This is an extended description of Buckybase for Netidee 2007.
Abstract
Clusters of cheap commodity servers connected by fast networks are emerging as the standard infrastructure for large web applications, providing linearly scalable storage and parallel computing power, by distributing data and computations across the cluster.
However, managing a cluster, configuring or programming the storage software, and ensuring that the data is stored safely and in a balanced fashion across the nodes (even when nodes fail or are added) is not trivial, and requires skilled operators.
Furthermore, many web applications need to provide interesting views, reports, and aggregations of the data. These views should be kept up-to-date with fresh data as fast as possible. Common analysis and query models, which are designed for single-machine use, can no longer be applied when the data is split across many nodes. This means that data processing needs to be performed with custom programs, each of which needs to be written specially to gather the data from many machines and deal with network programming and events, which places a heavy burden on developers.
To address these problems, and exploit the opportunities of parallel computation on clusters, we have designed a combined storage and analysis system, Buckybase. It is inspired by recent advances in storage systems (such as consistent hashing, Google's GFS and Bigtable, and Amazon's S3) and analysis systems (Google's MapReduce and Sawzall, continuous query systems, and sensor networks).
Buckybase's storage subsystem provides an interface for N-way replicated storage of data objects and their metadata in a hierarchical namespace, plus for creating arbitrary indexes. Buckybase's analysis subsystem provides an interface for aggregations that are defined in a MapReduce-like model, which breaks down processing into small, associative and commutative building blocks, enabling massive parallelism and fault tolerance without programmer contribution.
Buckybase is autonomic, which means that it is self-configuring, self-healing, and self-optimizing, requiring virtually zero operator intervention, while providing high availability and load balancing. Buckybase's analysis subsystem is continuous, which means that views and reports are updated immediately when input data changes.

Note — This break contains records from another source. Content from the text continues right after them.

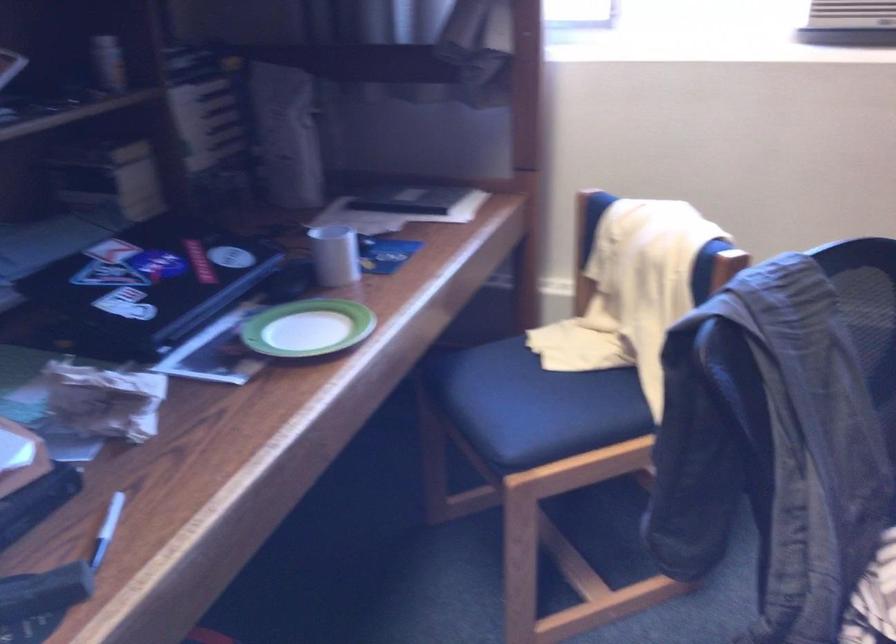
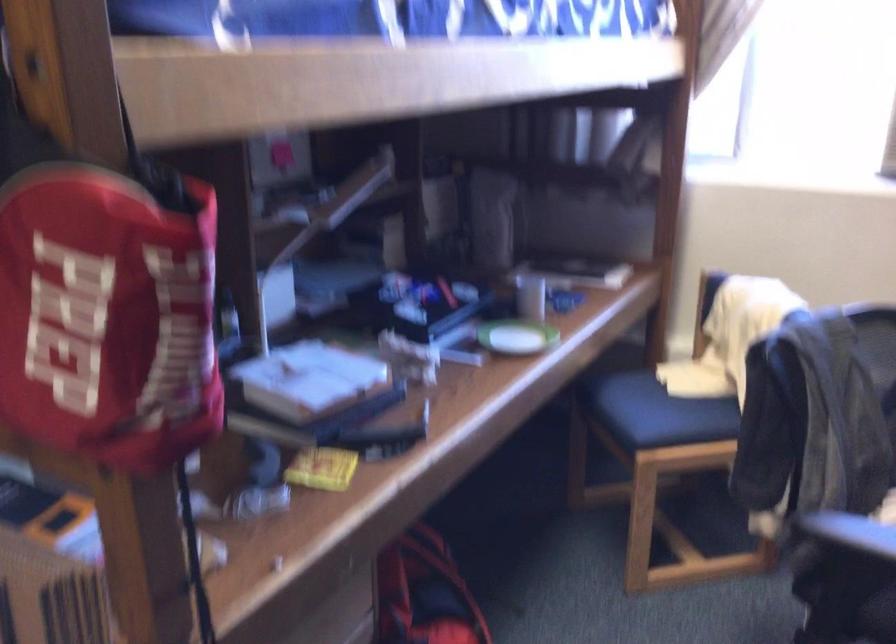
Locate, in the second image, the point that corresponds to [321,321] in the first image.

(515, 337)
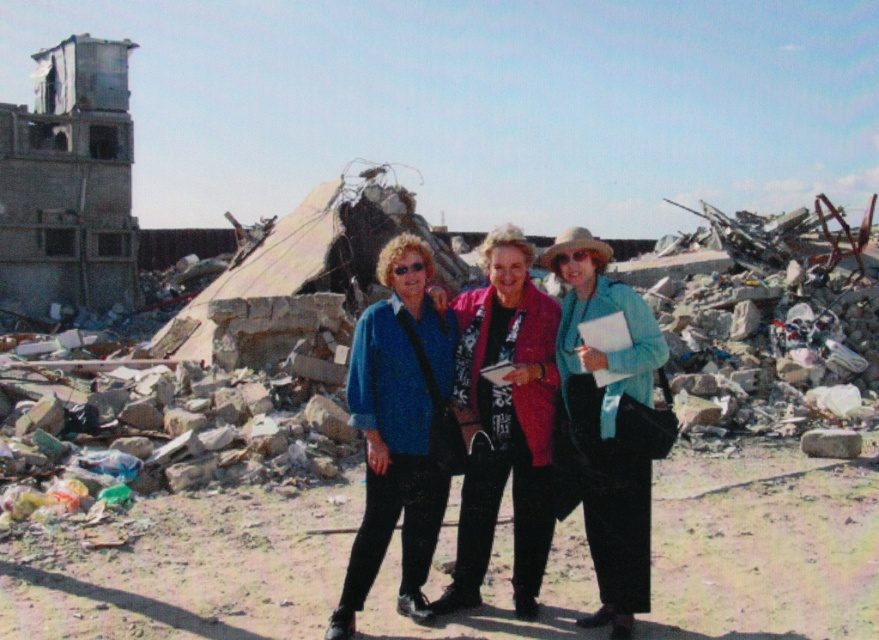
Question: Among these points, which one is nearest to the camera?

Choices:
 (A) (404, 596)
 (B) (535, 490)

Answer: (B)

Question: Which of these objects is positioned farthest from the blue fabric jacket at center?

Choices:
 (A) floral-patterned fabric jacket at center
 (B) matte blue sweater at center

Answer: (A)

Question: Is blue fabric jacket at center closer to the viewer compared to floral-patterned fabric jacket at center?

Choices:
 (A) no
 (B) yes

Answer: (B)

Question: Is the position of blue fabric jacket at center less distant than that of floral-patterned fabric jacket at center?

Choices:
 (A) yes
 (B) no

Answer: (A)

Question: Is matte blue sweater at center bigger than light blue fabric jacket at center?

Choices:
 (A) no
 (B) yes

Answer: (B)

Question: Which of these objects is positioned closest to the blue fabric jacket at center?

Choices:
 (A) matte blue sweater at center
 (B) light blue fabric jacket at center
 (C) floral-patterned fabric jacket at center

Answer: (B)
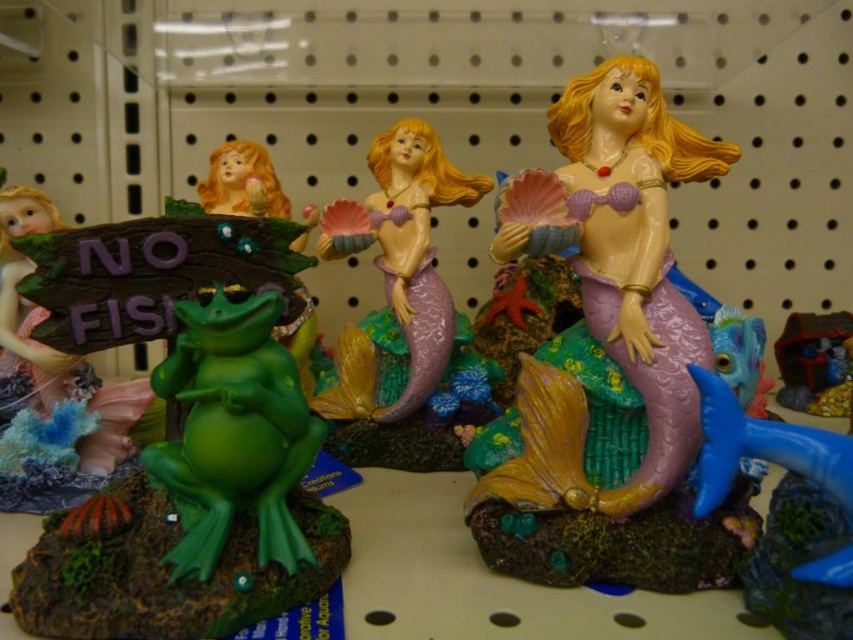
Who is more distant from viewer, (x=517, y=480) or (x=785, y=333)?

Point (x=785, y=333)

Can you confirm if matte pink mermaid at center is positioned above metallic gold treasure chest at upper center?

Correct, matte pink mermaid at center is located above metallic gold treasure chest at upper center.

Which is in front, point (585, 257) or point (851, 380)?

Point (585, 257)

The height and width of the screenshot is (640, 853). I want to click on matte pink mermaid at center, so click(618, 294).

Between point (546, 381) and point (322, 428), which one is positioned in front?

Point (322, 428) is more forward.

Which of these two, matte pink mermaid at center or green matte frog at center, stands shorter?

green matte frog at center is shorter.

Does point (582, 228) come in front of point (183, 362)?

No, (582, 228) is behind (183, 362).

In order to click on matte pink mermaid at center in this screenshot , I will do `click(618, 294)`.

Is purple matte mermaid at center bigger than matte green frog at left?

Actually, purple matte mermaid at center might be smaller than matte green frog at left.

Can you confirm if purple matte mermaid at center is positioned below matte green frog at left?

Actually, purple matte mermaid at center is above matte green frog at left.

Measure the distance between purple matte mermaid at center and camera.

1.06 meters

This screenshot has height=640, width=853. I want to click on purple matte mermaid at center, so click(x=402, y=275).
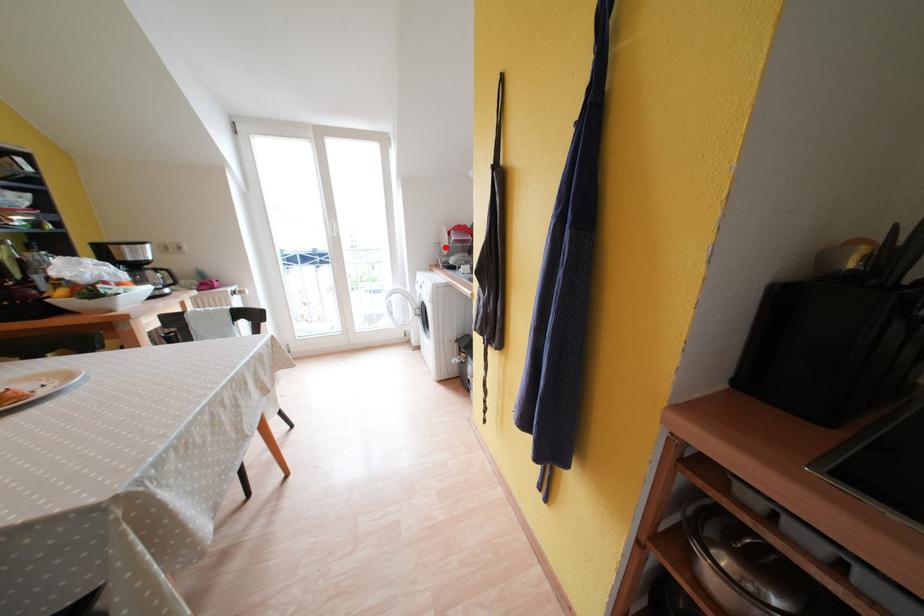
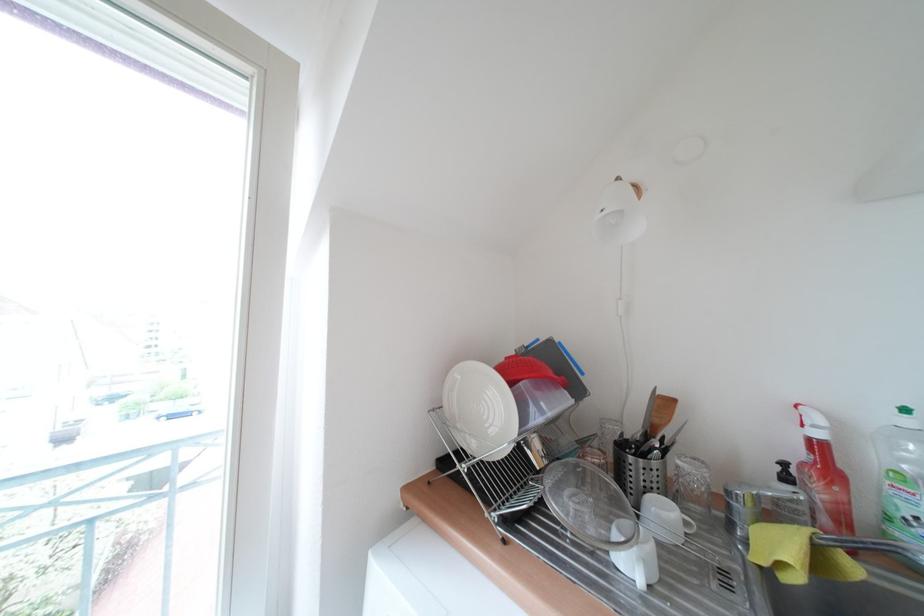
Question: I am providing you with two images of the same scene from different viewpoints. In image1, a red point is highlighted. Considering the same 3D point in image2, which of the following is correct?

Choices:
 (A) It is closer
 (B) It is farther

Answer: (B)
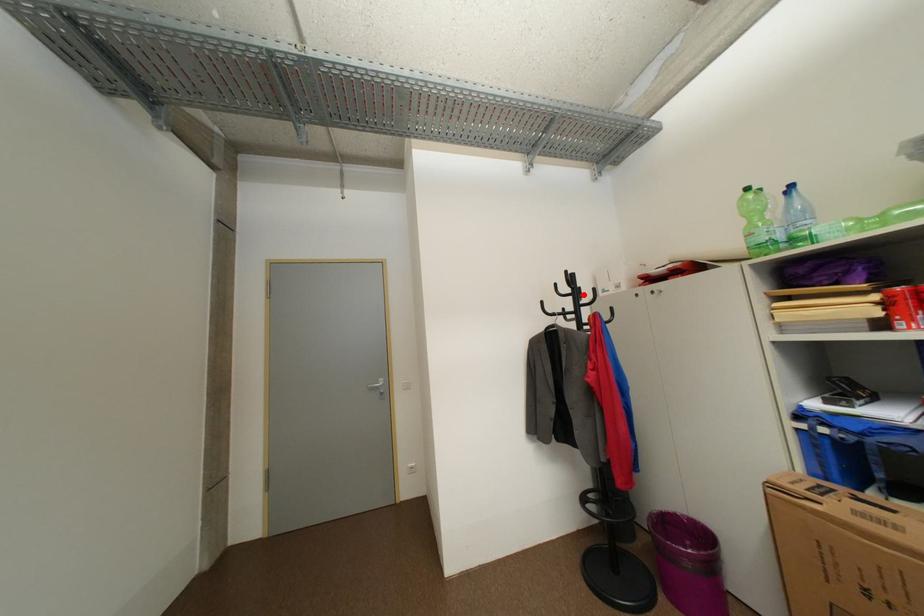
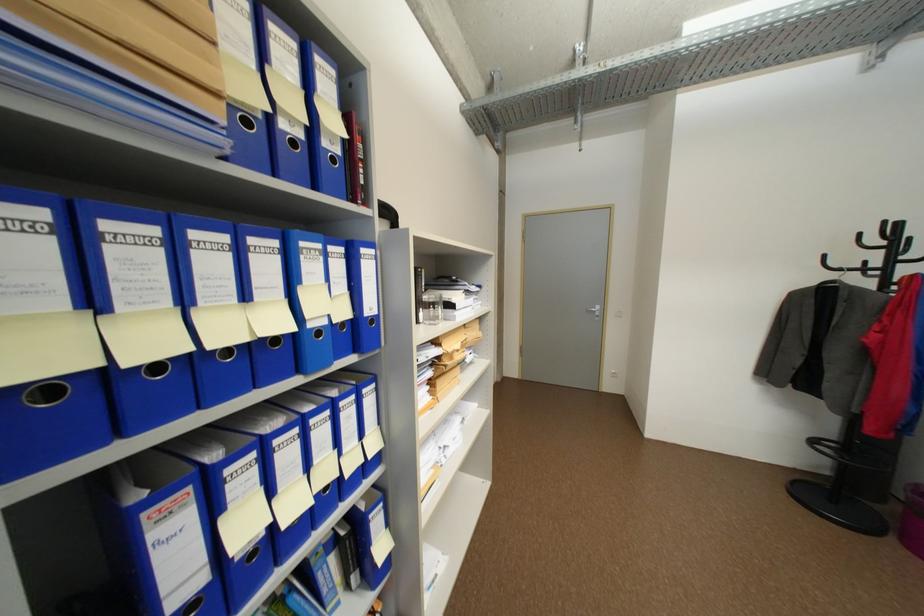
In the second image, find the point that corresponds to the highlighted location in the first image.

(902, 248)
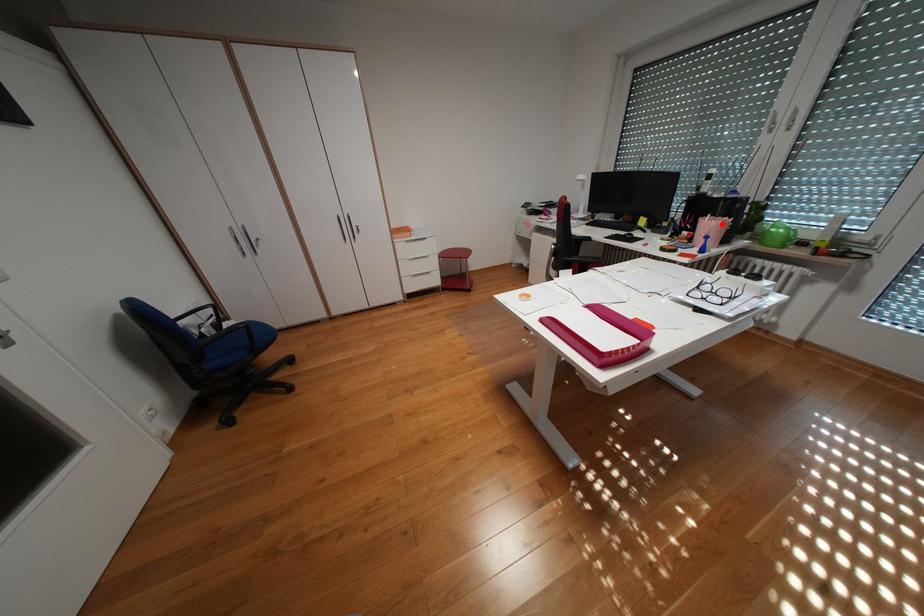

Buckybase offers low-maintenance, scalable storage and comfortable analysis functions to large web and information applications. Applications can focus on the data models and views they want to provide, while leaving the heavy lifting of replicated, load-balanced storage and parallel, fault-tolerant analysis to Buckybase.
Technical Description
Overview
Data Center Environment
Buckybase is designed for a data center environment, and should be able to scale to hundreds of nodes. While node additions and failures are expected to happen regularly, the environment is expected to not be as turbulent as, say, an internet-wide P2P environment. We assume that the nodes have ample RAM and disk storage, and are connected by a high-bandwidth, low-latency network.
Programming Languages
Buckybase will be developed in Java, because it is reasonably efficient, offers a large number of libraries, provides platform indepedence, and is known by most programmers. In addition, customization and scripting of the system is expected to be done in a "dynamic" language, such as JavaScript.
API
Most clients will access Buckybase via a REST-based HTTP 1.1 interface.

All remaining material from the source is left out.